======== Textauszug ========

Hier arbeiten überproportional viele Frauen, zunehmend auch in Führungspositionen. Dennoch: Was ich oben ausgeführt habe, der Chauvinismus, das schrille Rumgeflippe, das gibt es bei den Bücherleuten auch. Es ist nicht so derb wie hier in Ostwestfalen; Gott sei Dank. Aber es gibt subtile Formen der Frauenverachtung, denen man sich getrost verweigern kann. Ich will sie zusammenfassend 'Herumgeonkel' nennen. Schön abzulesen an Formulierungen wie junge Frau. Mein liebes Fräulein. Madame. Die Antwort: mein Name ist Bergmann, und ich kann die Jahreskonditionen gut allein aushandeln. Mehr muss ich gar nicht sagen, und schon rappelt es irgendwo im Karton. Ich kann dann denken, och ja, Schublade auf, Typ rein. Ich kann aber auch dem Rat des Kollegen folgen und sagen: Lassen Sie mich in Ruhe. Und meine Kolleginnen gleich mit. Die sind vielleicht nicht so deutlich sind wie ich. Aber sie verfolgen aufmerksam, was Sie mir im ewig aufbewahrenden Internet verehren.
Frauen gehört die Hälfte der Welt. Und dass man immer noch und immer neu diese Hälfte verteidigen, dass man zeigen muss − hier sind wir! Und wir sind genauso gut (oder schlecht) wie die männlichen Kollegen: Das ist dann wohl so. Überhaupt kein Grund, um aufzugeben.

======== Datensatz ========

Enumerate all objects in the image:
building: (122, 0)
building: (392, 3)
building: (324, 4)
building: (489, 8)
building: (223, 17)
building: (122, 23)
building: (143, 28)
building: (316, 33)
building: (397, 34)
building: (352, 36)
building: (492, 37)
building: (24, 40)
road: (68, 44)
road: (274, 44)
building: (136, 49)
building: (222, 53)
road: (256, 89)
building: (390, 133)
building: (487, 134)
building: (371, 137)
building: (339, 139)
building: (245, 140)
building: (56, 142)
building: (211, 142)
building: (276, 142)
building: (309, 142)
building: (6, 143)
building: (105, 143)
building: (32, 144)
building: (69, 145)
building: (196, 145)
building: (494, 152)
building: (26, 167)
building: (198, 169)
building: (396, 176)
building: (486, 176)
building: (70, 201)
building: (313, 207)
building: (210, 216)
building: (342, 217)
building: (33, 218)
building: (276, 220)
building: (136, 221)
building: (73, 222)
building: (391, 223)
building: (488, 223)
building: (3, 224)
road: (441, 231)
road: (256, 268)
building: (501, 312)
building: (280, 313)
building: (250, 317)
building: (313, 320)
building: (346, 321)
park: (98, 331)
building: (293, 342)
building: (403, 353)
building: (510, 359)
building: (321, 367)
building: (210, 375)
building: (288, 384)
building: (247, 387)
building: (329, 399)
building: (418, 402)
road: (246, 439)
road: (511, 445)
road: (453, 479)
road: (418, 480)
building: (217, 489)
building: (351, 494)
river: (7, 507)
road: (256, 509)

========
======== Datensatz ========

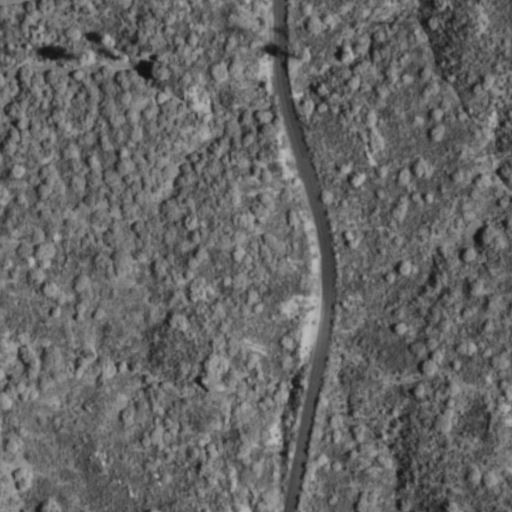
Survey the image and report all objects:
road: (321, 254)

========

Aufgaben:
1. Beantworten Sie zum Text über Frauen in der Buchbranche diese Fragen:
(a) Mit welchem Wort fasst der Text die subtilen Formen der Frauenverachtung zusammen?
(b) Wo geht es laut Text derber zu als bei den Bücherleuten?
(c) Welcher Anteil der Welt gehört laut Text den Frauen?
2. Schreiben Sie den Text über Frauen in der Buchbranche von „Frauen gehört die“ bis „Grund, um aufzugeben.“ wortgetreu ab.
3. Setzen Sie den Text über Frauen in der Buchbranche nach seinem letzten Satz fort.
Die Liste stammt aus einer anderen Quelle als der Text über Frauen in der Buchbranche.

Lösungen:
1.
(a) 'Herumgeonkel'
(b) In Ostwestfalen
(c) Die Hälfte

2.
Frauen gehört die Hälfte der Welt. Und dass man immer noch und immer neu diese Hälfte verteidigen, dass man zeigen muss − hier sind wir! Und wir sind genauso gut (oder schlecht) wie die männlichen Kollegen: Das ist dann wohl so. Überhaupt kein Grund, um aufzugeben.

3.
Das ist eben der Westen, aus dem ich stamme!! Arnsberg/Westfalen war meine Heimat.
Seit 25 Jahrem bin ich im Osten und zwar jetzt seit fast 10 Jahren in Leipzig.
Bis zu meiner Altersteilzeit war ich Geschäftsführer einer Abrechnungsgesellschaft in Halle an der Saale. Meine Mitarbeiter/innen waren zu 90% Frauen. Und zwar taffe Frauen. Das scheint hier eben mal anders zu sein als in meiner alten Heimat. Da kann der Westen sehr, sehr viel vom Osten lernen. Hier werden die Frauen wirklich ersnt genommen!! Ihr Bericht ist leider die noch immer pure Wahrheit. Ich hoffe trotzdem, es ändert sich. Schauen wir nach Berlin, wir haben seit Jahren eine Bundeskanzlerin und es geht uns sehr, sehr gut!!!
Ihnen weiterhin viel Erfolg. Und zeigen Sie Ihren Männern wie es geht!!!